* _Fragmento de la página_:
▶

Acontecimientos singulares, los nombra Jerónimo, y precisamente esa singularización es la de un devenir político, es decir, una politización que transforma, que subjetiva, que es esa misma subjetivación. También lo comprende esto el archivo policial, en el que se anotaba —advierte Jerónimo— que había que “tener registrados a los buenos, para saber quiénes son cuando dejan de serlo”. Ninguna identidad está a resguardo de una politización.
Subjetivaciones que también requieren de nombres, algunos vienen de antiguo y pueden recuperarse, otros son completamente novedosos y dejarán un sello indeleble en la historia de nuestro país y también mucho más allá, como el de Madres de Plaza de Mayo. En esos “momentos críticos”, esas singularizaciones, esas politizaciones se desprendieron, pienso, de sus identidades socio-jurídicas para asomarse a otras significaciones de sus propias nominaciones, aun cuando esa nominación permanezca, como es el caso de “los trabajadores” o, más claramente, en el término “madres”.
Zona Sur es el nombre que descubre, saca de la oscuridad, pone “del lado del sol”, esos lazos entre experiencias de politización. Sin el libro de Jerónimo, estas politizaciones quizás no nos serían desconocidas, pero se alojarían en esa memoria imposible de Funes, una memoria que impide el pensamiento, y dejarían de constituirse —y por ello devenir distintas en sus sentidos— en esa trama que da cuenta de la potencia de las subalternalidades, de las múltiples formas de la presencia del pueblo. Ese nombre de este libro establece un vínculo entre experiencias de activación que incluso muchos de sus protagonistas probablemente nunca hayan pensado conectadas.
El problema es lo que pueda reunirse y darle al espacio una cualidad indeseable, advierte la ley, nos relata Jerónimo. Me detengo en ese reunirse. En la reunión.
La reconfiguración drástica, violenta, de largo aliento emergente de la combinación del dispositivo represivo del terror estatal y del cambio en las formas de explotación y opresión sociales del capitalismo posfordista, como se expone en el libro, tiene entre sus propósitos evitar la reunión: el poder separa, es su práctica, corta, a lo sumo deja los enlaces seriales, lo homogéneo, las identidades fijas, fijadas a tono con la reproducción de relaciones y jerarquías sociales.
La reunión es su contracara que se teje trabajosamente contra esas condiciones. En el seguimiento de esas singulares experiencias de reunión creo que el libro de Jerónimo hace un aporte consistente y considerable para pensar las experiencias democráticas y la política misma más allá de los sentidos que se convirtieron en hegemónicos desde los primeros años de la posdictadura, sentidos en las que ambas —democracia y política— quedaron reducidas ya a los aspectos procedimentales e institucionales, ya a la lógica del consenso —desde el cual, sabemos, no se pueden debatir las premisas indeliberadas de la misma situación de interlocución consensualista. Ese sentido de lo democrático constituyó a buena parte de la renovación historiográfica y gravitó sensiblemente en las significaciones de la política en los estudios históricos, al postular axiomáticamente una dicotomía entre la nueva política de base consensual y la anterior o contemporánea política confrontacionista o no representativa, calificada in toto como de corte autoritario. Este énfasis dejó en un cono de sombras aspectos cruciales de la historia de la dictadura como también de las diferentes y aun divergentes formas de la radicalización política de los años previos al golpe de 1976 y la emergencia de nuevas prácticas políticas de base democrática como las que pusieron en escena los movimientos de derechos humanos durante la dictadura y en las décadas siguientes.

◀

* _Conjunto de tareas_:
1: Sintetice en no más de tres oraciones el párrafo del fragmento de la página que empieza con «Zona Sur es el nombre», sin omitir sus ideas principales.
2: De acuerdo con el fragmento de la página, ¿qué se anotaba en el archivo policial que había que hacer con «los buenos»?

* _Entradas enumeradas_:
▶

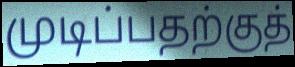
முடிப்பதற்குத்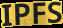
IPFSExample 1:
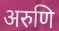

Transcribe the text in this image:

अरुणि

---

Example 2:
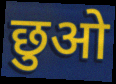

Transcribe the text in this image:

छुओ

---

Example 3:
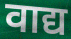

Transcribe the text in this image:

वाद्य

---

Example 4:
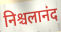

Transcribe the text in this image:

निश्चलानंद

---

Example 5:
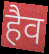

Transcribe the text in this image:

हैवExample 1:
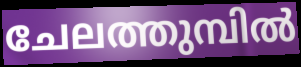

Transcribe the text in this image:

ചേലത്തുമ്പിൽ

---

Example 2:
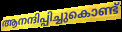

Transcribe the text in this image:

ആനന്ദിപ്പിച്ചുകൊണ്ട്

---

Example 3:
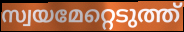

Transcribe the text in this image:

സ്വയമേറ്റെടുത്ത്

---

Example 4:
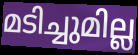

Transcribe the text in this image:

മടിച്ചുമില്ല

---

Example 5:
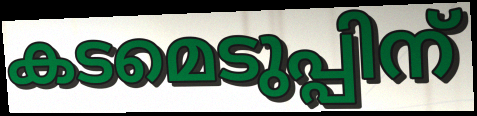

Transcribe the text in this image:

കടമെടുപ്പിന്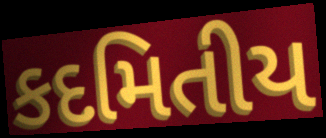
કદમિતીયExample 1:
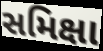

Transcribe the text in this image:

સમિક્ષા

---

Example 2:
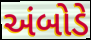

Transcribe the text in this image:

અંબોડે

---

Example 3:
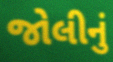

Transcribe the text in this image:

જોલીનું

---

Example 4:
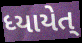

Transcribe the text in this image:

ધ્યાયેત્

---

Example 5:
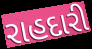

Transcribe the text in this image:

રાહદારી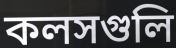
কলসগুলিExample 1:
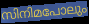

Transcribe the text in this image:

സിനിമപോലും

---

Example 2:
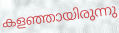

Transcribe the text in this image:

കളഞ്ഞായിരുന്നു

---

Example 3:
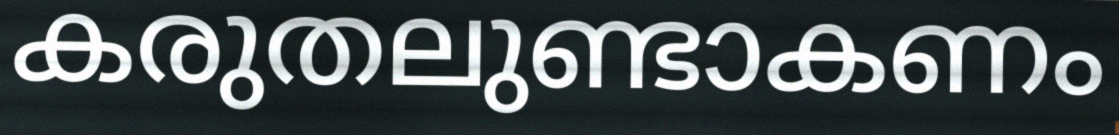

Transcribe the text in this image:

കരുതലുണ്ടാകണം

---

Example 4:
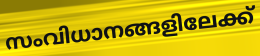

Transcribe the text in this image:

സംവിധാനങ്ങളിലേക്ക്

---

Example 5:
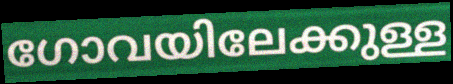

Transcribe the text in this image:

ഗോവയിലേക്കുള്ള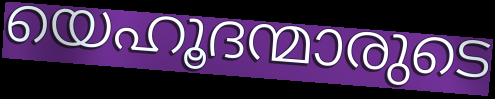
യെഹൂദന്മാരുടെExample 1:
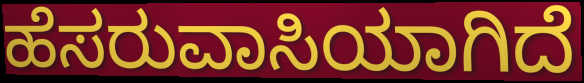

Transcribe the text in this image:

ಹೆಸರುವಾಸಿಯಾಗಿದೆ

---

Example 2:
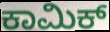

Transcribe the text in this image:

ಕಾಮಿಕ್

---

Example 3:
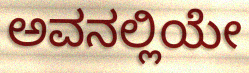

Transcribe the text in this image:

ಅವನಲ್ಲಿಯೇ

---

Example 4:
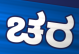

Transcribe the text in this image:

ಚರ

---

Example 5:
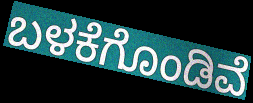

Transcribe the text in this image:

ಬಳಕೆಗೊಂಡಿವೆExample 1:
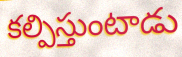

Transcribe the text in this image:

కల్పిస్తుంటాడు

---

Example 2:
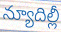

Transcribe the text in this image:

న్యూదిల్లీ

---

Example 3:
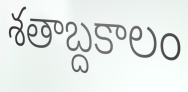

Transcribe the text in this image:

శతాబ్దకాలం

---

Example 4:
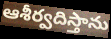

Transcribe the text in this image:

ఆశీర్వదిస్తాను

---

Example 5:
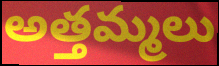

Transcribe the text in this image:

అత్తమ్మలుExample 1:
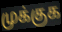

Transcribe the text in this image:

முக்குக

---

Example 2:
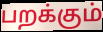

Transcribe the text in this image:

பறக்கும்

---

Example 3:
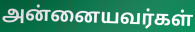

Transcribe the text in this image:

அன்னையவர்கள்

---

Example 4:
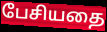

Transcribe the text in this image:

பேசியதை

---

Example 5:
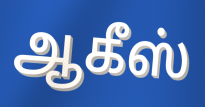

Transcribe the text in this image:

ஆகீஸ்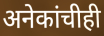
अनेकांचीही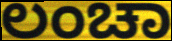
ಲಂಚಾ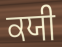
ਕਯੀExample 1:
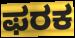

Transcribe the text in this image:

ಫರಕ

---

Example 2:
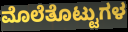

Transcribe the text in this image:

ಮೊಲೆತೊಟ್ಟುಗಳ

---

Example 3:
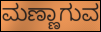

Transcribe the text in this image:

ಮಣ್ಣಾಗುವ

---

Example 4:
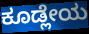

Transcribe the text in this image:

ಕೂಡ್ಲೇಯ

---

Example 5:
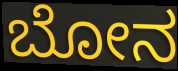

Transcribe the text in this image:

ಬೋನ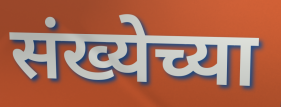
संख्येच्याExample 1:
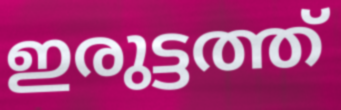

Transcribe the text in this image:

ഇരുട്ടത്ത്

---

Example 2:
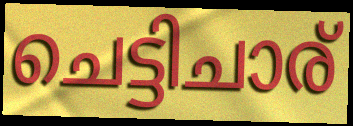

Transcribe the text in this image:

ചെട്ടിചാര്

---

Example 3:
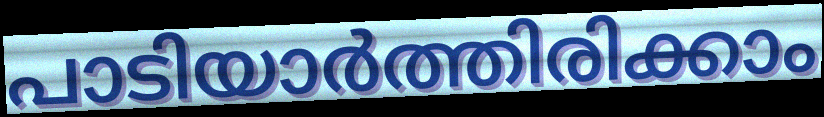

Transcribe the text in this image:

പാടിയാർത്തിരിക്കാം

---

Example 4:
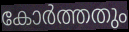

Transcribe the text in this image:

കോർത്തതും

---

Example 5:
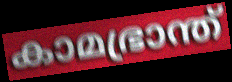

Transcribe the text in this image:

കാമഭ്രാന്ത്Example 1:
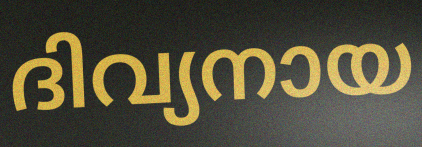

◀

* _Lista de respuestas_:
1: Zona Sur, el nombre del libro de Jerónimo, saca a la luz los lazos entre distintas experiencias de politización. Sin el libro, esas politizaciones quizás no serían desconocidas, pero quedarían en una memoria como la de Funes, que impide el pensamiento, y no formarían la trama que muestra la potencia de las subalternalidades y las múltiples formas de presencia del pueblo. Así, el nombre vincula experiencias de activación que muchos de sus protagonistas probablemente nunca pensaron conectadas.

2: Tenerlos registrados, para saber quiénes son cuando dejan de serlo.